On March 28, the CFPB published a final rule to remove from Regulation Z a limitation on fees charged prior to credit card account opening. Effective immediately, the rule amends a restriction adopted by the Federal Reserve Board in April 2011, which expanded the 2009 Credit CARD Act fee limitation on certain fees charged during the first year after the account is opened to include fees charged prior to account opening. The CFPB rule eliminates the limitations on fees charged prior to account opening, and covers only those fees charged during the first year after account opening. The rule responds to a legal challenge to restricting the amount of fees charged prior to account opening, which resulted in a court issuing a preliminary injunction to halt the implementation of the Federal Reserve Board’s broader application of the fee limit.
On March 25, Senator Elizabeth Warren (D-MA) and Representative Elijah Cummings (D-MD) sent a letter to Federal Reserve Chairman Ben Bernanke and Comptroller of the Currency Thomas Curry challenging the regulators’ response to the lawmakers request for documents and information regarding the regulators’ decision to amend a group of April 2011 consent orders with mortgage servicers and cease the Independent Foreclosure Review originally required by those orders. The lawmakers detail the responses and state that the majority of their 14 requests went unanswered. The letter notes recent reports that the foreclosure reviews revealed wrongful foreclosures of military members and borrowers who ever missed a payment, and suggests the regulators are shielding the servicers’ “criminal activity.”

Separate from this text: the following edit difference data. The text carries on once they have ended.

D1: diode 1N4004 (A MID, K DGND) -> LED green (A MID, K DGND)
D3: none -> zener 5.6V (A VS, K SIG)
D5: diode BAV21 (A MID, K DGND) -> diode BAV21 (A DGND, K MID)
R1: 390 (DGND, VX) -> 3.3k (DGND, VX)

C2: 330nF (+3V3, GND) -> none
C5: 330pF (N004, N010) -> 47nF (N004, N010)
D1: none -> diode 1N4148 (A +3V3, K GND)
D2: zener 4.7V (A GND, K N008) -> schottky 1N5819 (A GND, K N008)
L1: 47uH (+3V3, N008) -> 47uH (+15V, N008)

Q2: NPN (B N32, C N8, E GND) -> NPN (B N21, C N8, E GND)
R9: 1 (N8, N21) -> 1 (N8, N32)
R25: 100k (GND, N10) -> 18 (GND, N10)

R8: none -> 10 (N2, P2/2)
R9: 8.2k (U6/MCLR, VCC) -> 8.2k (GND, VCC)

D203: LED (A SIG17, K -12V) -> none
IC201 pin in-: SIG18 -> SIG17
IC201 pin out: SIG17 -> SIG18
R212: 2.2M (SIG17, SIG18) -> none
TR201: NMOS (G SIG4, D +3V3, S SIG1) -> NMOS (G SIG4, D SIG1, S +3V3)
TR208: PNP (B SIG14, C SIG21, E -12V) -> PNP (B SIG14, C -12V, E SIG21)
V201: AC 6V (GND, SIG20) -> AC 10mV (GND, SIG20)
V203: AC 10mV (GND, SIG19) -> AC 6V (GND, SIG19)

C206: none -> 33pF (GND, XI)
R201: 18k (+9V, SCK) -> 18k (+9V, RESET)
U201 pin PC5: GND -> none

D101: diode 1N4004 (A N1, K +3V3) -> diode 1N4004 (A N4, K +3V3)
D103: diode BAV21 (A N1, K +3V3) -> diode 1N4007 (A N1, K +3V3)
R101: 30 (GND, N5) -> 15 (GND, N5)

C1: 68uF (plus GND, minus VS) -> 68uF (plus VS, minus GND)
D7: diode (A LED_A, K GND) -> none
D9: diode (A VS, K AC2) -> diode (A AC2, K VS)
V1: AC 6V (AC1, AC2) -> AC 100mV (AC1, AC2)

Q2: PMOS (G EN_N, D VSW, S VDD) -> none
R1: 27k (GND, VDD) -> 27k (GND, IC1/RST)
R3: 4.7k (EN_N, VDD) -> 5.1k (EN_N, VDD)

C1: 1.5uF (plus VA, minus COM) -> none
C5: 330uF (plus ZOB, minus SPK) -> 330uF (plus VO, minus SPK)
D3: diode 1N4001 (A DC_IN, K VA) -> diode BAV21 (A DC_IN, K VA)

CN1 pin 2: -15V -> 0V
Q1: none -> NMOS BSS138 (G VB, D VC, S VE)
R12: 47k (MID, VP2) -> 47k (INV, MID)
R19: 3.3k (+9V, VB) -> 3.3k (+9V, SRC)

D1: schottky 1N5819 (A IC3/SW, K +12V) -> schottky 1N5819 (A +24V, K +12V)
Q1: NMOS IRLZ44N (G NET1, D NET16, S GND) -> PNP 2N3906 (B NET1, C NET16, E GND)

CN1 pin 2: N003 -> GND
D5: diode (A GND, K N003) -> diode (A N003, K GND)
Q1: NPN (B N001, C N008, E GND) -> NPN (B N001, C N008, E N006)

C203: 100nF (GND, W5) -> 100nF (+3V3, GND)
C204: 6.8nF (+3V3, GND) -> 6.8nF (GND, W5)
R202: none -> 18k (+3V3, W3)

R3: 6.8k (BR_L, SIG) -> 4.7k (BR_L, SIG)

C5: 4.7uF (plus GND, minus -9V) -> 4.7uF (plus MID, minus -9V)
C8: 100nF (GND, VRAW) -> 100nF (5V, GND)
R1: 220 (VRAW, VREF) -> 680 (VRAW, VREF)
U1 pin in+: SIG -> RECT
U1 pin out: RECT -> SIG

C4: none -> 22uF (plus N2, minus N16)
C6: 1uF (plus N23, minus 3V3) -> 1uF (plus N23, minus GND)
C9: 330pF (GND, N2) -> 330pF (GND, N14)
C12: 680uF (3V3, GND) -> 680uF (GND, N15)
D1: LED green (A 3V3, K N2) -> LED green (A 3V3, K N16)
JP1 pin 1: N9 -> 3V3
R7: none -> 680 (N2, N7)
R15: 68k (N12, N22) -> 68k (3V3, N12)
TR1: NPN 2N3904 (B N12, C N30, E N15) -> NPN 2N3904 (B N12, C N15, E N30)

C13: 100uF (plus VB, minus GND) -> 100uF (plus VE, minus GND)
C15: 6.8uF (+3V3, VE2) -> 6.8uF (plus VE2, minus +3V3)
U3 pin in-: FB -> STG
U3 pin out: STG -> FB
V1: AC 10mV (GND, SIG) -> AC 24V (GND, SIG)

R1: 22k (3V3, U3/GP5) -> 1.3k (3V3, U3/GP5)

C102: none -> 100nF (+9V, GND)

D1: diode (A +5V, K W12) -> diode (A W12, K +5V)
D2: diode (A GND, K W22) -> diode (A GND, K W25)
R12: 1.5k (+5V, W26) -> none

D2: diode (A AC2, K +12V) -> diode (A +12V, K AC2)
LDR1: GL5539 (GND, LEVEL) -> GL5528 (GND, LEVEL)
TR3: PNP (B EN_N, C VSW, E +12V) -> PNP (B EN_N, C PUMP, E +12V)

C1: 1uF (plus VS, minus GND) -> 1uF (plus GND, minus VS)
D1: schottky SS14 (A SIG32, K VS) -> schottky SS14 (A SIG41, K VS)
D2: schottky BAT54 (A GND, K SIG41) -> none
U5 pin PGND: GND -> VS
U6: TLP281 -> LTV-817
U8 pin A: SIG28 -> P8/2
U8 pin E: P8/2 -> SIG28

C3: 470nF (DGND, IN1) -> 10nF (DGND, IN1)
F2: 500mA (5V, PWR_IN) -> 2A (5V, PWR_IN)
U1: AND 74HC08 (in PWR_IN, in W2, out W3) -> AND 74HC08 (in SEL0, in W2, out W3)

On March 27, the Federal Reserve Board presented the findings of a November 2012 online survey of consumers’ use of mobile technology to access financial services and make financial decisions. The report follows a related March 2012 Federal Reserve Board report, and includes the Board’s general findings that (i) mobile phones and mobile Internet access are in widespread use, (ii) the ubiquity of mobile phones is changing the way consumers access financial services, (iii) mobile phones are also changing the way consumers make payments, (iv) security and usefulness concerns continue to be the main impediments to the adoption of mobile financial services, (v) smartphones are changing the way people shop, and (vi) mobile phones are prevalent among unbanked and underbanked consumers. The report points out that the use of mobile phones to make payments at the point of sale has increased more rapidly than the use of mobile phones for banking, and that there is “substantial growth potential” for mobile payments as the ability to make them becomes more widespread.